Question: What is the formula for the sum of an infinite geometric series?...

Question

What is the formula for the sum of an infinite geometric series?

Answer 1

Solution

A sequence of non-zero numbers is called a geometric progression, if the ratio of a term and the term preceding it is always a constant quantity.
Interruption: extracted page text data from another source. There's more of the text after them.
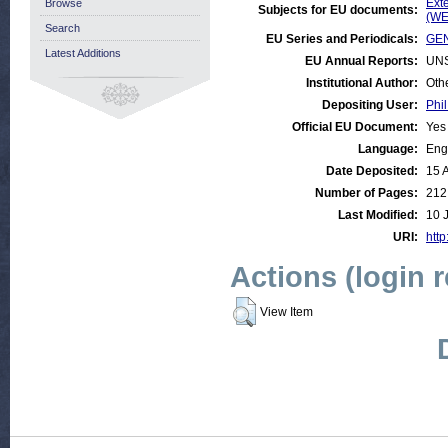
Ext
Browse
Subjects for EU documents:
(WE
Search
EU Series and Periodicals:
GEN
Latest Additions
EU Annual Reports:
UN
Institutional Author:
Oth
Depositing User:
Phil
Official EU Document:
Yes
Language:
Eng
Date Deposited:
15 
Number of Pages:
212
Last Modified:
10 
URI:
http
Actions (login 
View Item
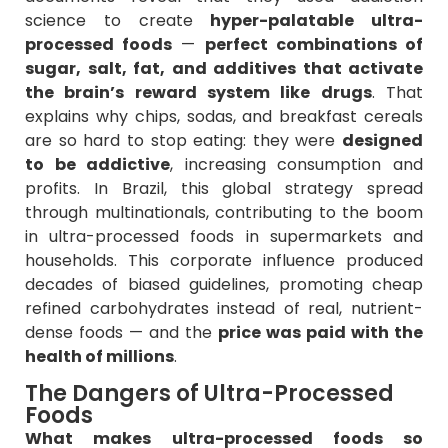
science to create
hyper-palatable ultra-
processed foods
—
perfect combinations of
sugar, salt, fat, and additives that activate
the brain’s reward system like drugs
. That
explains why chips, sodas, and breakfast cereals
are so hard to stop eating: they were
designed
to be addictive
, increasing consumption and
profits. In Brazil, this global strategy spread
through multinationals, contributing to the boom
in ultra-processed foods in supermarkets and
households. This corporate influence produced
decades of biased guidelines, promoting cheap
refined carbohydrates instead of real, nutrient-
dense foods — and the
price was paid with the
health of millions
.
The Dangers of Ultra-Processed
Foods
What makes ultra-processed foods so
That ratio is called the common ratio of the G.P. We will derive the formula for the sum of n terms of a geometric progression and then in that formula we will apply the limit of n tending to infinity.

Complete answer:
Let ${S_n}$ denote the sum of n terms of a G.P with first term $a$ and common ratio $r$ . Then we can write as;
${S_n} = a + ar + a{r^2} + ...... + a{r^{n - 1}}.......(1)$
Now multiplying both sides by $r$ , we get;
$r{S_n} = ar + a{r^2} + ...... + a{r^{n - 1}} + a{r^n}......(2)$
Subtracting $(2)$ from $(1)$ we get;
${S_n} - r{S_n} = a - a{r^n}$
Because the rest all terms are common in both and will cancel each other.
Taking common we get;
$\Rightarrow {S_n}\left( {1 - r} \right) = a\left( {1 - {r^n}} \right)$
On shifting we get;
$\Rightarrow {S_n} = \dfrac{{a\left( {1 - {r^n}} \right)}}{{\left( {1 - r} \right)}}$
Here, $r$ should not be equal to $1$ .
Now this is the sum of n terms of a GP.
$\Rightarrow {S_n} = \dfrac{a}{{1 - r}} - \dfrac{{a{r^n}}}{{1 - r}}$
Now suppose $|r| < 1$ i.e., $- 1 < r < 1$ .
Now as $- 1 < r < 1$ , so, if we increase the power of $r$ , then its value will decrease. When we put the power $n \to \infty$ , then ${r^n} \to 0$ .
Let the sum of infinite terms of this GP be $S$ . So, we get;
$\Rightarrow S = \mathop {\lim }\limits_{n \to \infty } {S_n}$
Putting the value, we get;
$\Rightarrow S = \mathop {\lim }\limits_{n \to \infty } \left( {\dfrac{a}{{1 - r}} - \dfrac{{a{r^n}}}{{1 - r}}} \right)$
Now we know, $n \to \infty$ , then ${r^n} \to 0$ because $- 1 < r < 1$ .
So, we get;
$\Rightarrow S = \mathop {\lim }\limits_{n \to \infty } \left( {\dfrac{a}{{1 - r}} - \dfrac{{a \times 0}}{{1 - r}}} \right)$
On simplification we get;
$\Rightarrow S = \dfrac{a}{{1 - r}}$ , $- 1 < r < 1$ .

Note:
A convergent sequence is the one which has a finite and unique value. The geometric progression will be convergent only when $|r| < 1$ . This means we will get a finite and unique value for the infinite series only when $|r| < 1$ . That is why we have applied for this case. If this is not the case then, the series will be divergent and we will not get a finite value.